During the next morning’s round, to make up for her omission and smooth over the traces of her ingratitude, she asked Galiullin about it all and kept saying “oh” and “ah.”

“Lord, holy is Thy will! Twenty-eight Brestskaya Street, the Tiverzins, the revolutionary winter of 1905! Yusupka? No, I didn’t know Yusupka, or I don’t remember, forgive me. But that year, that year and that courtyard! It’s true, there really was such a courtyard and such a year!” Oh, how vividly she suddenly felt it all again! And the shooting then, and (God, how did it go?) “Christ’s opinion!” Oh, how strongly, how keenly you feel as a child, for the first time! “Forgive me, forgive me, what is your name, Lieutenant? Yes, yes, you already told me once. Thank you, oh, how I thank you, Osip Gimazetdinovich, what memories, what thoughts you’ve awakened in me!”

All day she went about with “that courtyard” in her soul, and kept sighing and reflecting almost aloud.

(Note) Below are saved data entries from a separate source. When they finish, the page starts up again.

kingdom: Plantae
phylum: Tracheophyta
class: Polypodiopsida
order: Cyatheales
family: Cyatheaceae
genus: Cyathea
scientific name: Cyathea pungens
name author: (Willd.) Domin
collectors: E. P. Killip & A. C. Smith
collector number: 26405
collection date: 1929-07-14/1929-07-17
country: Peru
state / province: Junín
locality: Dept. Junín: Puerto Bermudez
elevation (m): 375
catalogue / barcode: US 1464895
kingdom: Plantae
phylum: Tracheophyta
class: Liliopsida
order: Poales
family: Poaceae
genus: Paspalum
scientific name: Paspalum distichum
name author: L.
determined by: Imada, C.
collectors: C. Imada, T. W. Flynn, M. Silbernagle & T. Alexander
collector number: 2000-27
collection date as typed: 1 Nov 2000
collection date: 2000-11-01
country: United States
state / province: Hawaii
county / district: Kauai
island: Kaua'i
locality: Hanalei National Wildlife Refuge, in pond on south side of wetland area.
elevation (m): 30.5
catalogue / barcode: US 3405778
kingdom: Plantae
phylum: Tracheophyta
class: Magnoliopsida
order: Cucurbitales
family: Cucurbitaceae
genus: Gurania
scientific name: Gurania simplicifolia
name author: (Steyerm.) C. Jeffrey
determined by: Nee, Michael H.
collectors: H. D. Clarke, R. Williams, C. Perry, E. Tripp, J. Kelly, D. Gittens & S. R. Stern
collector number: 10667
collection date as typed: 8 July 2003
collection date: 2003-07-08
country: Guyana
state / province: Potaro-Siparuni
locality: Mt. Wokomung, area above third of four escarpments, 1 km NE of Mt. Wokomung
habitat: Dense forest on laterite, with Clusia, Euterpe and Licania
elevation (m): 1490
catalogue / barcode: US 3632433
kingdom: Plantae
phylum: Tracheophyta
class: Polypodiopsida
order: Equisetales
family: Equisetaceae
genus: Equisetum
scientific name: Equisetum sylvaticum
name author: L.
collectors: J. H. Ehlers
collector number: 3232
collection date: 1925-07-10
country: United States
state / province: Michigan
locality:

Just think, twenty-eight Brestskaya! And now there’s shooting again, but so much more terrible! This is no “the boys are shooting” for you. The boys have grown up, and they’re all here, as soldiers, all simple people from those courtyards and from villages like this one. Amazing! Amazing!

Rapping with their canes and crutches, invalids and non-bedridden patients from other wards came, ran, and hobbled into the room, and started shouting at the same time:

“An event of extraordinary importance. Disorder in the streets of Petersburg. The troops of the Petersburg garrison have gone over to the side of the insurgents. Revolution.”

Part Five

FAREWELL TO THE OLD

1

The little town was called Meliuzeevo. It was in the black earth region.1 Over its roofs, like a swarm of locusts, hung the black dust raised by the troops and wagon trains that kept pouring through it. They moved from morning to evening in both directions, from the war and to the war, and it was impossible to say exactly whether it was still going on or was already over.

Each day, endlessly, like mushrooms, new functions sprang up. And they were elected to them all. Himself, Lieutenant Galiullin, and the nurse Antipova, and a few more persons from their group, all of them inhabitants of big cities, well-informed and worldly-wise people.

They filled posts in the town government, served as commissars in minor jobs in the army and in medical units, and looked upon these succeeding occupations as an outdoor amusement, like a game of tag. But more and more often they wanted to leave this tag and go home to their permanent occupations.

Work often and actively threw Zhivago and Antipova together.

2

In the rain, the black dust in the town turned to a dark brown slush of a coffee color, which covered its mostly unpaved streets.

It was not a big town. From any place in it, at each turn, the gloomy steppe, the dark sky, the vast expanses of the war, the vast expanses of the revolution opened out.

Yuri Andreevich wrote to his wife:

“The disorganization and anarchy in the army continue. Measures are being taken to improve the discipline and martial spirit of the soldiers. I made a tour of the units stationed nearby.

“Finally, instead of a postscript, though I might have written you about this much earlier—I work here alongside a certain Antipova, a nurse from Moscow, born in the Urals.